> _WORK REQUEST_
Scan the entries below. Report each line where the string "wash" occurs.

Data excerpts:
━━━━━━━━━━━━━━━━

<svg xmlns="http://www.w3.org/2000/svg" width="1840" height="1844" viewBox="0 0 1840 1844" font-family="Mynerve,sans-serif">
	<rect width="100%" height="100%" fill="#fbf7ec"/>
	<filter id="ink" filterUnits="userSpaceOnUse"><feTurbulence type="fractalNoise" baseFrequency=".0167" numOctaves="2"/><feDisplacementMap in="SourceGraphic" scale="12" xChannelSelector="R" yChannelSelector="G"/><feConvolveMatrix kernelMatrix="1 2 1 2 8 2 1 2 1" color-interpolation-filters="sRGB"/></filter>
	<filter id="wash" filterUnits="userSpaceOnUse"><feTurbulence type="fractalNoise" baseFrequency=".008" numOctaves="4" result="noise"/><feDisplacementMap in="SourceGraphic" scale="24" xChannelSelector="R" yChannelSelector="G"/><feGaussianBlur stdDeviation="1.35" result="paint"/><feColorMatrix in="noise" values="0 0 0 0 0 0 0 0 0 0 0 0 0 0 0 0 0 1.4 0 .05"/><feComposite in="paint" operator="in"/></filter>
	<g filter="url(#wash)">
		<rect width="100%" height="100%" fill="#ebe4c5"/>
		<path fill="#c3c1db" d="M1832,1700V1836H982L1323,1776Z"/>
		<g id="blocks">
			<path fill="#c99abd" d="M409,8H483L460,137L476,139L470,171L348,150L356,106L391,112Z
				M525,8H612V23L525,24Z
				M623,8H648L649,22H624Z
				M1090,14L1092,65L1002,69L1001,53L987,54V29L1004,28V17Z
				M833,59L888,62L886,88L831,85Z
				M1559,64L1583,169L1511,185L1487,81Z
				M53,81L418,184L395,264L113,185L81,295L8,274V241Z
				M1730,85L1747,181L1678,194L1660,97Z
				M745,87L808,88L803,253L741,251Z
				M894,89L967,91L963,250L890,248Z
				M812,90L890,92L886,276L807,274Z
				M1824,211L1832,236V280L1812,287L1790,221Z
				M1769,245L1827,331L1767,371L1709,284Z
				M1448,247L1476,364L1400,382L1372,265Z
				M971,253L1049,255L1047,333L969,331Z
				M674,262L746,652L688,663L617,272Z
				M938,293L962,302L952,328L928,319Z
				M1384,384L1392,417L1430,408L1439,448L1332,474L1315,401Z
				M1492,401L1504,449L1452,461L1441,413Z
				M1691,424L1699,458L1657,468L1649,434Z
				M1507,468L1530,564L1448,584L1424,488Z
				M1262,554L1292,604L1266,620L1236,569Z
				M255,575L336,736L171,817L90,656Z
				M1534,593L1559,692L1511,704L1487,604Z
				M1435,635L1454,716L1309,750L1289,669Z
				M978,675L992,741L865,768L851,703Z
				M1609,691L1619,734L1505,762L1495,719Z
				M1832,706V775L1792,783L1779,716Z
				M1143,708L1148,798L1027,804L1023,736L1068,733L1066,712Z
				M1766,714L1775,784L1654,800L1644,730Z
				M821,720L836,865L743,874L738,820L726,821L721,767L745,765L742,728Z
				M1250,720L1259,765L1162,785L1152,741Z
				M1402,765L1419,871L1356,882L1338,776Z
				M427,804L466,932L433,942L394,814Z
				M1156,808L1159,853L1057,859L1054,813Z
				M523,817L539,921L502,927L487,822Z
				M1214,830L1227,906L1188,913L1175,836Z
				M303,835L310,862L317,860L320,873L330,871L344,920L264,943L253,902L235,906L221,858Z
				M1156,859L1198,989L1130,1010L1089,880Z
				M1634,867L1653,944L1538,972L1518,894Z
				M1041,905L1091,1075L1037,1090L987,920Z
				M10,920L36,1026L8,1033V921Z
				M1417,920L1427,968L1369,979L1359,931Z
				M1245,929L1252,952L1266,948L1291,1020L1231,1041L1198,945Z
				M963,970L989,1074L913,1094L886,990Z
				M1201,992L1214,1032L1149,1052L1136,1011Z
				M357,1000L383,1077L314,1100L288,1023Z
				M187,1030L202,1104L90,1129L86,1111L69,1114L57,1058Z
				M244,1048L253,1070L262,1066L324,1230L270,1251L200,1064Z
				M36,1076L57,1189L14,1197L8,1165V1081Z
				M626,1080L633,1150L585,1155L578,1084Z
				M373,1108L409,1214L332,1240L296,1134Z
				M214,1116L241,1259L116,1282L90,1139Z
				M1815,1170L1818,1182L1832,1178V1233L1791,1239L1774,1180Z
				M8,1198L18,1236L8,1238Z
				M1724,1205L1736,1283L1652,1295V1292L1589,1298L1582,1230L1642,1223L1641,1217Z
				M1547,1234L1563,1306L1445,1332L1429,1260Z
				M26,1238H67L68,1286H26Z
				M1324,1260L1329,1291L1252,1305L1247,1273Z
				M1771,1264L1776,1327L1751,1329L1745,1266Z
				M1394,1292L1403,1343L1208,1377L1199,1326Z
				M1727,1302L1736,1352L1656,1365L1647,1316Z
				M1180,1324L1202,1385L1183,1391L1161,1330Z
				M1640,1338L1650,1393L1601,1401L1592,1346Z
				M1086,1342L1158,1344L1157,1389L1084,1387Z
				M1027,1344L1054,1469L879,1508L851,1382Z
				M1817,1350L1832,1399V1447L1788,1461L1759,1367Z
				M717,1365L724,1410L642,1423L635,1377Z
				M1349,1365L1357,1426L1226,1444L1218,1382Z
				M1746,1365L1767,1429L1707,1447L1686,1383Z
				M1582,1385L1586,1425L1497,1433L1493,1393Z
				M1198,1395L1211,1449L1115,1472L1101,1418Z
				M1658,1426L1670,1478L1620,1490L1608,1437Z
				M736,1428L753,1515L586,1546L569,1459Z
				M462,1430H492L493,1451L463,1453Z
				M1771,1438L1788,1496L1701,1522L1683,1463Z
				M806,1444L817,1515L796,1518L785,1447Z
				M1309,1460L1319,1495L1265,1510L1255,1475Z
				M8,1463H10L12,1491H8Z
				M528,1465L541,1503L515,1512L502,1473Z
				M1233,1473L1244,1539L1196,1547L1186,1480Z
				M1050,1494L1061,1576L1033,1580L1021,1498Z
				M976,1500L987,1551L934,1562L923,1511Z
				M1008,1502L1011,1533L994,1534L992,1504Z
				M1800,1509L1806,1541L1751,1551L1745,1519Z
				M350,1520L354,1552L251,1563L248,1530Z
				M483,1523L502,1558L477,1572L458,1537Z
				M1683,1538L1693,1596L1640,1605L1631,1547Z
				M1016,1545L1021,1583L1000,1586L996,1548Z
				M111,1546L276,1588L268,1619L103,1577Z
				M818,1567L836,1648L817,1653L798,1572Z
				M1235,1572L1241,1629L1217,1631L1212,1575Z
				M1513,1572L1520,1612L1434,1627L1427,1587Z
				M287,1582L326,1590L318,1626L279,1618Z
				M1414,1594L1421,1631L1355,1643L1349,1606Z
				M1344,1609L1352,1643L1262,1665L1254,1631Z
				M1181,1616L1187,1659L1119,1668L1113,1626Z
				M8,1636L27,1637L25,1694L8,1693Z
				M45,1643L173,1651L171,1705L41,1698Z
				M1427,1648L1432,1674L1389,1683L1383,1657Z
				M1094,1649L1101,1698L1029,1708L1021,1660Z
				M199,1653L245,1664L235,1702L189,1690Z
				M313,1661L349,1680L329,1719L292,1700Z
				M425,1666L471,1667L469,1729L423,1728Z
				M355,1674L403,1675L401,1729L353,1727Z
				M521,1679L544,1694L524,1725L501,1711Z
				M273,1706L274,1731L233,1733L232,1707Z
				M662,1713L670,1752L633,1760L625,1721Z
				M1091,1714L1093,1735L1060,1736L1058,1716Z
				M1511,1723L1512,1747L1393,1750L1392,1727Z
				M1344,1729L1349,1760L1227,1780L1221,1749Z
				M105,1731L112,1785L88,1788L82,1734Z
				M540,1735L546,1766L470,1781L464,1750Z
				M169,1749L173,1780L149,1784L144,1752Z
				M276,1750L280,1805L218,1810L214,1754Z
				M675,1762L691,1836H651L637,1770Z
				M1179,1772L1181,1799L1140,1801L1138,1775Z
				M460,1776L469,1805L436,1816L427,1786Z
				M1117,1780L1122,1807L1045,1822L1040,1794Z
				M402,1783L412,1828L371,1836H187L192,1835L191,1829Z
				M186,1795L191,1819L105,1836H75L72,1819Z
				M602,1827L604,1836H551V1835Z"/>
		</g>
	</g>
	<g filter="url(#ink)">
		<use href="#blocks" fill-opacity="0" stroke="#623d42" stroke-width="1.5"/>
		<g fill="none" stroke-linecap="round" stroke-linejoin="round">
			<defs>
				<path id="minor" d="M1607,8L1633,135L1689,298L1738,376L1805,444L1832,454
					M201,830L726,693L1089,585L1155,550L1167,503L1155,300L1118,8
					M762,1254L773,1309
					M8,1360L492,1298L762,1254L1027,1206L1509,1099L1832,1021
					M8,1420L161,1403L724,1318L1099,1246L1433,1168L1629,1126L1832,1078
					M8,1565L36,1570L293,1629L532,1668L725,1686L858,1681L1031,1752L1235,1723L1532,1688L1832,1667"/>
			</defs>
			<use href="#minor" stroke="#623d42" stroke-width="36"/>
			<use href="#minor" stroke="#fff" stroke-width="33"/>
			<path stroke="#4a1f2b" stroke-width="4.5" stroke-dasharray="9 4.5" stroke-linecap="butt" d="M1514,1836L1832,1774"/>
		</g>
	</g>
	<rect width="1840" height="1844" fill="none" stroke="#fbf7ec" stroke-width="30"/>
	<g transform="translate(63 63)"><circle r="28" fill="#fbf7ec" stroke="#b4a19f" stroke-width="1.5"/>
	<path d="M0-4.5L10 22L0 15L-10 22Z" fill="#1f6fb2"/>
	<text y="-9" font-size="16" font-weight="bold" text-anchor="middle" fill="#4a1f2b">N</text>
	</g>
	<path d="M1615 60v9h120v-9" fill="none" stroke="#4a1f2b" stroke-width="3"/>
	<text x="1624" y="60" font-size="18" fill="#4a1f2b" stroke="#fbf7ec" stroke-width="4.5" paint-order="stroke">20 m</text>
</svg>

━━━━━━━━━━━━━━━━

> _EXERCISE SOLUTION_
	<filter id="wash" filterUnits="userSpaceOnUse"><feTurbulence type="fractalNoise" baseFrequency=".008" numOctaves="4" result="noise"/><feDisplacementMap in="SourceGraphic" scale="24" xChannelSelector="R" yChannelSelector="G"/><feGaussianBlur stdDeviation="1.35" result="paint"/><feColorMatrix in="noise" values="0 0 0 0 0 0 0 0 0 0 0 0 0 0 0 0 0 1.4 0 .05"/><feComposite in="paint" operator="in"/></filter>
	<g filter="url(#wash)">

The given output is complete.